Indiana’s inheritance tax will soon be no more.  Under a bill signed by Governor Mitch Daniels this week, the state inheritance tax will be gradually eliminated over the next decade.  Of course, this will further benefit the state’s wealthiest taxpayers even as the state’s poorest residents already pay an effective state and local tax rate more than twice that paid by the rich.  

Connecticut lawmakers are seriously considering capping the state’s gasoline tax rate, due to the political pressures created by high gas prices.  A permanent cap, as some lawmakers prefer, would be extremely poor policy because it would flat line the gas tax as a revenue source for years to come.  A temporary cap would be preferable, but the best solution would be one that ITEP recommended for North Carolina last summer: design a cap that limits volatility. This protects consumers from price spikes and stabilizes state budgets without undermining a key source of revenue.

A new ITEP analysis finds that under a South Carolina House Republican plan, poor South Carolinians would see their income tax increase while wealthy taxpayers would pay less. The effect on individual taxpayers in any bracket are not substantial, but the revenue implications for the state are enormous and depend on the working poor to pick up the tab.
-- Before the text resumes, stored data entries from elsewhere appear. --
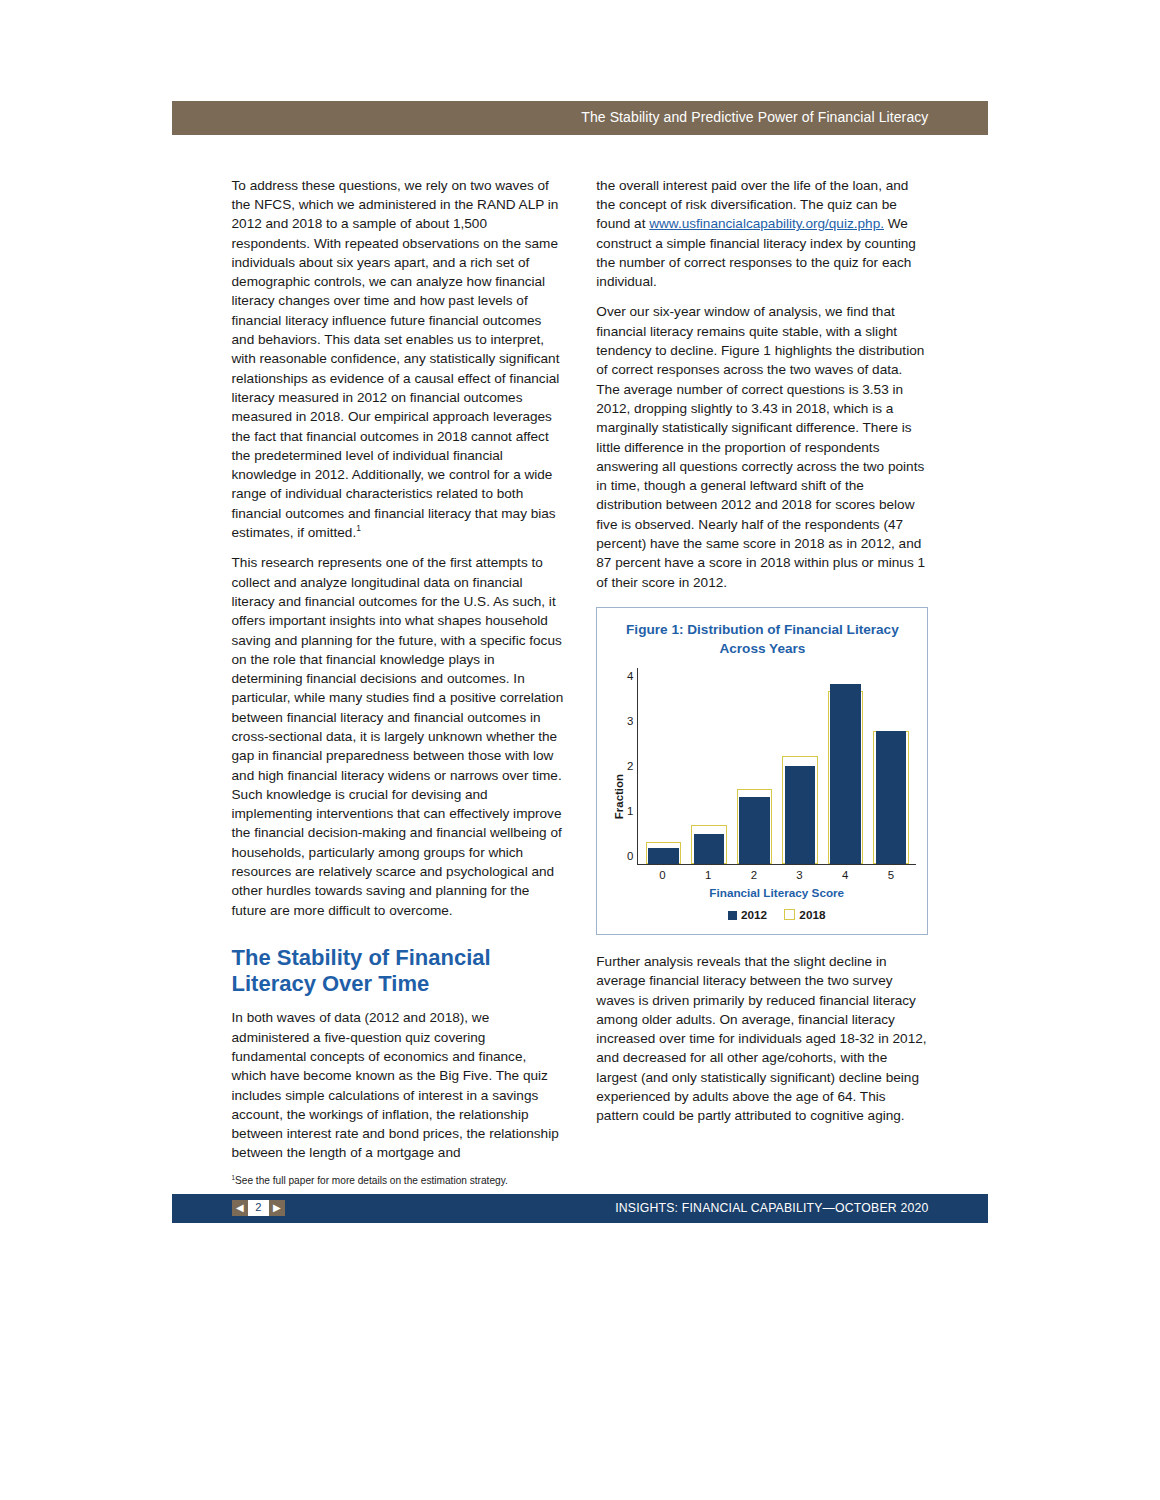The Stability and Predictive Power of Financial Literacy
To address these questions, we rely on two waves of the NFCS, which we administered in the RAND ALP in 2012 and 2018 to a sample of about 1,500 respondents. With repeated observations on the same individuals about six years apart, and a rich set of demographic controls, we can analyze how financial literacy changes over time and how past levels of financial literacy influence future financial outcomes and behaviors. This data set enables us to interpret, with reasonable confidence, any statistically significant relationships as evidence of a causal effect of financial literacy measured in 2012 on financial outcomes measured in 2018. Our empirical approach leverages the fact that financial outcomes in 2018 cannot affect the predetermined level of individual financial knowledge in 2012. Additionally, we control for a wide range of individual characteristics related to both financial outcomes and financial literacy that may bias estimates, if omitted.1
This research represents one of the first attempts to collect and analyze longitudinal data on financial literacy and financial outcomes for the U.S. As such, it offers important insights into what shapes household saving and planning for the future, with a specific focus on the role that financial knowledge plays in determining financial decisions and outcomes. In particular, while many studies find a positive correlation between financial literacy and financial outcomes in cross-sectional data, it is largely unknown whether the gap in financial preparedness between those with low and high financial literacy widens or narrows over time. Such knowledge is crucial for devising and implementing interventions that can effectively improve the financial decision-making and financial wellbeing of households, particularly among groups for which resources are relatively scarce and psychological and other hurdles towards saving and planning for the future are more difficult to overcome.
The Stability of Financial Literacy Over Time
In both waves of data (2012 and 2018), we administered a five-question quiz covering fundamental concepts of economics and finance, which have become known as the Big Five. The quiz includes simple calculations of interest in a savings account, the workings of inflation, the relationship between interest rate and bond prices, the relationship between the length of a mortgage and
the overall interest paid over the life of the loan, and the concept of risk diversification. The quiz can be found at www.usfinancialcapability.org/quiz.php. We construct a simple financial literacy index by counting the number of correct responses to the quiz for each individual.
Over our six-year window of analysis, we find that financial literacy remains quite stable, with a slight tendency to decline. Figure 1 highlights the distribution of correct responses across the two waves of data. The average number of correct questions is 3.53 in 2012, dropping slightly to 3.43 in 2018, which is a marginally statistically significant difference. There is little difference in the proportion of respondents answering all questions correctly across the two points in time, though a general leftward shift of the distribution between 2012 and 2018 for scores below five is observed. Nearly half of the respondents (47 percent) have the same score in 2018 as in 2012, and 87 percent have a score in 2018 within plus or minus 1 of their score in 2012.
Figure 1: Distribution of Financial Literacy Across Years
Fraction
4 3 2 1 0
012345
Financial Literacy Score
2012 2018
Further analysis reveals that the slight decline in average financial literacy between the two survey waves is driven primarily by reduced financial literacy among older adults. On average, financial literacy increased over time for individuals aged 18-32 in 2012, and decreased for all other age/cohorts, with the largest (and only statistically significant) decline being experienced by adults above the age of 64. This pattern could be partly attributed to cognitive aging.
1See the full paper for more details on the estimation strategy.
◀
2
▶
INSIGHTS: FINANCIAL CAPABILITY—OCTOBER 2020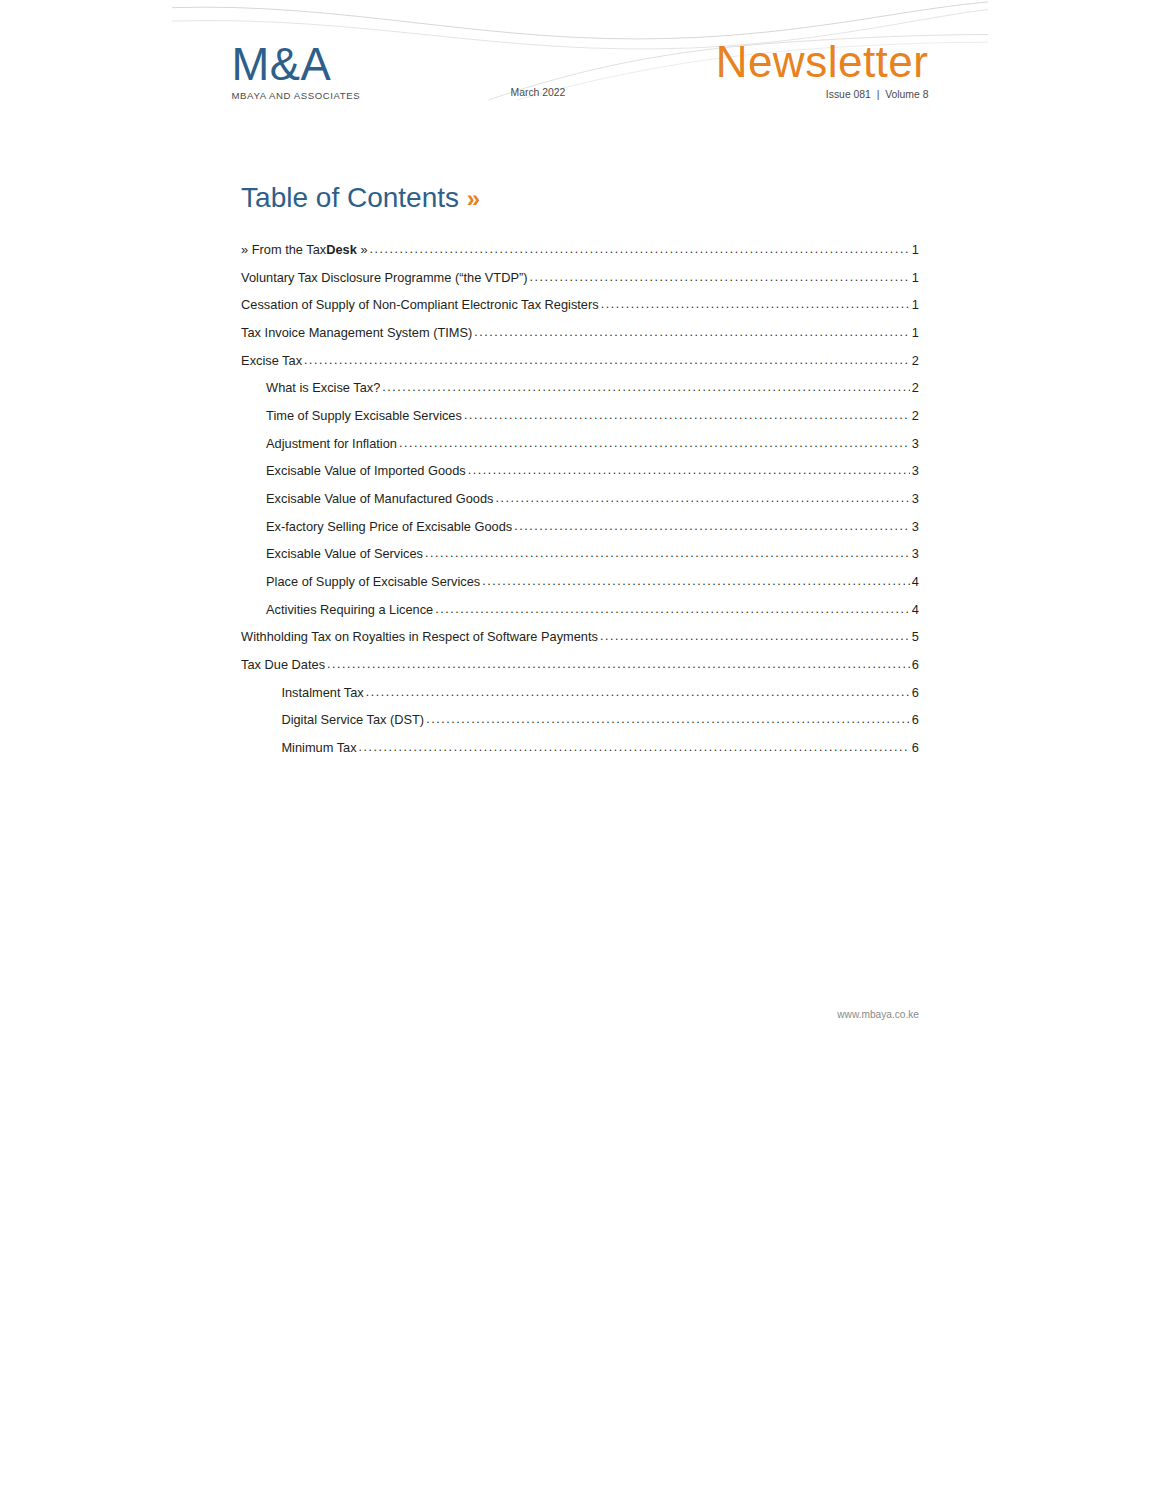M&A
Mbaya and Associates
March 2022
Newsletter
Issue 081 | Volume 8
Table of Contents »
» From the TaxDesk » ........................................................................................................................................................... 1
Voluntary Tax Disclosure Programme (“the VTDP”) ................................................................................................................. 1
Cessation of Supply of Non-Compliant Electronic Tax Registers ....................................................................................... 1
Tax Invoice Management System (TIMS) ......................................................................................................................... 1
Excise Tax ................................................................................................................................................................................. 2
What is Excise Tax? ................................................................................................................................................................. 2
Time of Supply Excisable Services ......................................................................................................................................... 2
Adjustment for Inflation ............................................................................................................................................................. 3
Excisable Value of Imported Goods ....................................................................................................................................... 3
Excisable Value of Manufactured Goods ............................................................................................................................. 3
Ex-factory Selling Price of Excisable Goods ....................................................................................................................... 3
Excisable Value of Services ..................................................................................................................................................... 3
Place of Supply of Excisable Services ..................................................................................................................................... 4
Activities Requiring a Licence ................................................................................................................................................. 4
Withholding Tax on Royalties in Respect of Software Payments ..................................................................................... 5
Tax Due Dates ......................................................................................................................................................................... 6
Instalment Tax ......................................................................................................................................................................... 6
Digital Service Tax (DST) ......................................................................................................................................................... 6
Minimum Tax ............................................................................................................................................................................. 6
www.mbaya.co.ke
The Ruoff Group policy shop does a nice job here of explaining why the plan is neither flat nor fair, as its advocates claim.

An outstanding news analysis in the Cincinnati Inquirer describes Ohio Governor John Kasich’s longstanding desire to eliminate the personal income tax altogether, and his current (failing) effort to pay for it with a fracking tax. The story cites a wide range of policy sources, including ITEP’s report debunking the myth that states without income taxes do better, and concludes that low income taxes alone do not make for stronger economies.